# Turn a basement into a garage



## pls2pgh (Oct 3, 2006)

I saw the craziest thing while driving through my hometown of Pittsburgh the other day. There was this house that is up on a bit of a slope (maybe 10 steps up to the front door. They had dug up about half of the front yard to build a sloping driveway into a basement one-car garage! 

Now Pittsburgh being hilly, sloping driveways into basement garages are pretty common. 

But I had no idea you could retrofit one. I thought they were all built that way.
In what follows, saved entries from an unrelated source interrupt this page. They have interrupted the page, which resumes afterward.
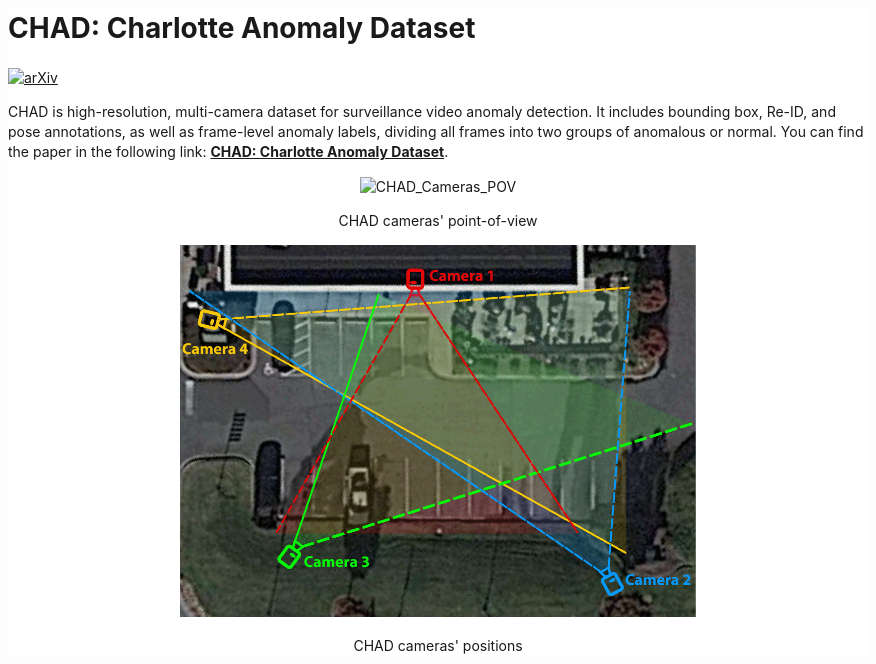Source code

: # CHAD: Charlotte Anomaly Dataset

[![arXiv](https://img.shields.io/badge/arXiv-<2212.09258>-<COLOR>.svg)](https://arxiv.org/abs/2212.09258)


CHAD is high-resolution, multi-camera dataset for surveillance video anomaly detection. It includes bounding box, Re-ID, and pose annotations, as well as frame-level anomaly labels, dividing all frames into two groups of anomalous or normal. You can find the paper in the following link: [**CHAD: Charlotte Anomaly Dataset**](https://arxiv.org/abs/2212.09258 "CHAD Paper").

<p align="center">
  <img src="./imgs/4_cameras.jpg" alt="CHAD_Cameras_POV" width="60%">
</p>
<p align="center">
  CHAD cameras' point-of-view
</p>

<p align="center">
  <img src="./imgs/top_view.png" alt="CHAD_Cameras_Top" width="60%">
</p>
<p align="center">
  CHAD cameras' positions
</p>
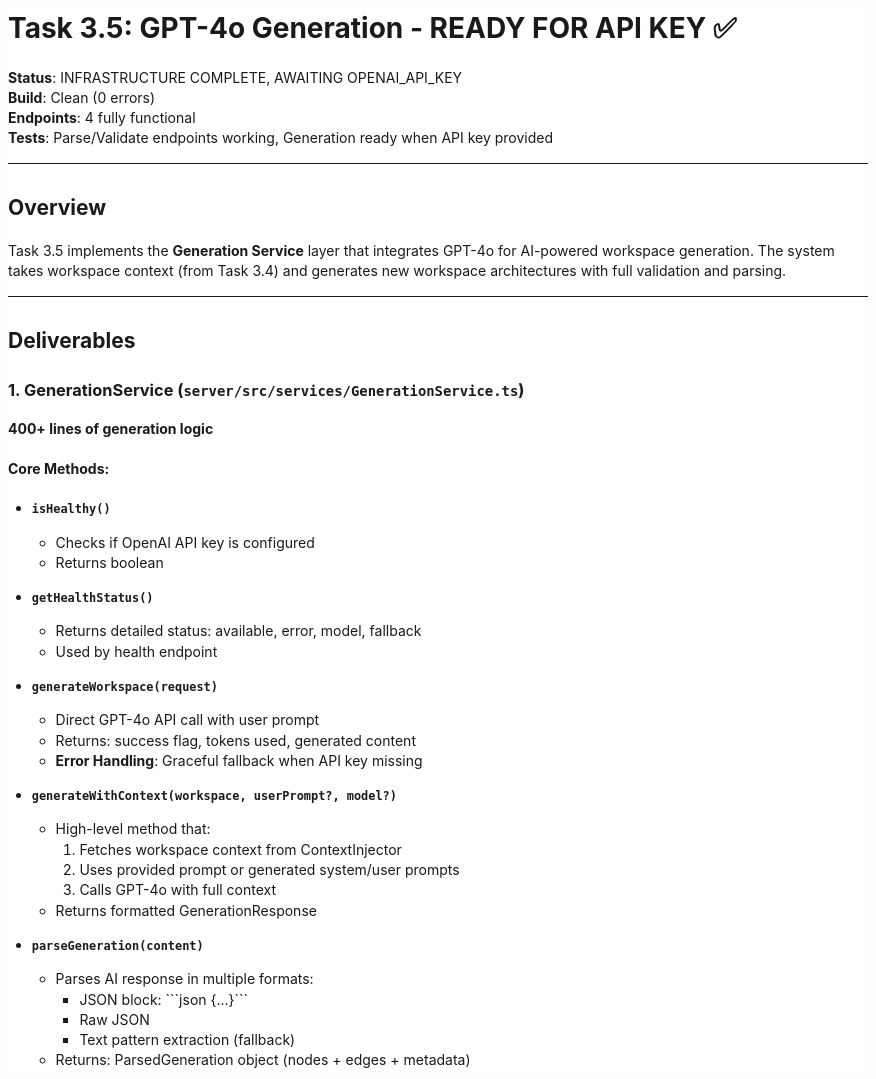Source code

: # Task 3.5: GPT-4o Generation - READY FOR API KEY ✅

**Status**: INFRASTRUCTURE COMPLETE, AWAITING OPENAI_API_KEY  
**Build**: Clean (0 errors)  
**Endpoints**: 4 fully functional  
**Tests**: Parse/Validate endpoints working, Generation ready when API key provided  

---

## Overview

Task 3.5 implements the **Generation Service** layer that integrates GPT-4o for AI-powered workspace generation. The system takes workspace context (from Task 3.4) and generates new workspace architectures with full validation and parsing.

---

## Deliverables

### 1. GenerationService (`server/src/services/GenerationService.ts`)

**400+ lines of generation logic**

#### Core Methods:

- **`isHealthy()`**
  - Checks if OpenAI API key is configured
  - Returns boolean

- **`getHealthStatus()`**
  - Returns detailed status: available, error, model, fallback
  - Used by health endpoint

- **`generateWorkspace(request)`**
  - Direct GPT-4o API call with user prompt
  - Returns: success flag, tokens used, generated content
  - **Error Handling**: Graceful fallback when API key missing

- **`generateWithContext(workspace, userPrompt?, model?)`**
  - High-level method that:
    1. Fetches workspace context from ContextInjector
    2. Uses provided prompt or generated system/user prompts
    3. Calls GPT-4o with full context
  - Returns formatted GenerationResponse

- **`parseGeneration(content)`**
  - Parses AI response in multiple formats:
    - JSON block: \`\`\`json {...}\`\`\`
    - Raw JSON
    - Text pattern extraction (fallback)
  - Returns: ParsedGeneration object (nodes + edges + metadata)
Any idea how much (very roughly) something like that would cost? Like $15K, $50K, $100K? Perhaps more importantly, would it be a good idea?


----------



## mdshunk (Dec 4, 2005)

There's no reason in the world why you can't retrofit one. You'd need to fire code the room with 5/8" drywall, put on a 20 minute or better fire rated man door from the garage to the rest of the basement, and install a header over the overhead door. No counting earthwork, I think 6-9K will get you that garage if there are no special troubles. A small price to pay for people who have been parking on the street their entire lives, and have had to shovel out their parking space every time it snows.


----------



## AtlanticWBConst. (May 12, 2006)

Remove earth and greenery to accomodate new driveway. Haul away excess dirt: about $800-$1000.00. Spread dirt on your own land and save cost of trucking it out.
Install temporary support for joists, then:
Cut out foundation and remove debris: about $1000.00
Install new jacks, door framing, LVL header, frame off walls and ceiling to single size garage space: $1400-$1600+ (do it yourself for less)
Install wiring for garage door, light, outlet and CO2 Detector: $600
Prep. area to receive new concrete pad and entry work, pour concrete, slope away per code: Labor and concrete: about $1500 - $2200
Install exterior trim work around new door opening and adjust siding to fit: $800-$1100 +
Install new standard height and width garage door with automatic opener: $650.00 - $750.00
Install new insulation and Drywall new area with 5/8" Sheetrock: $1200+
Fire-rated pass through door and misc. trim work, paint: $900.

Grand total: $8850.00 to $10,350.00 or less by doing alot of it yourself.
If we were to price it and cover all overheads: about $12K - $13.5k

+ Don't forget the paving costs...$2000.00? +

-my 2 cents


----------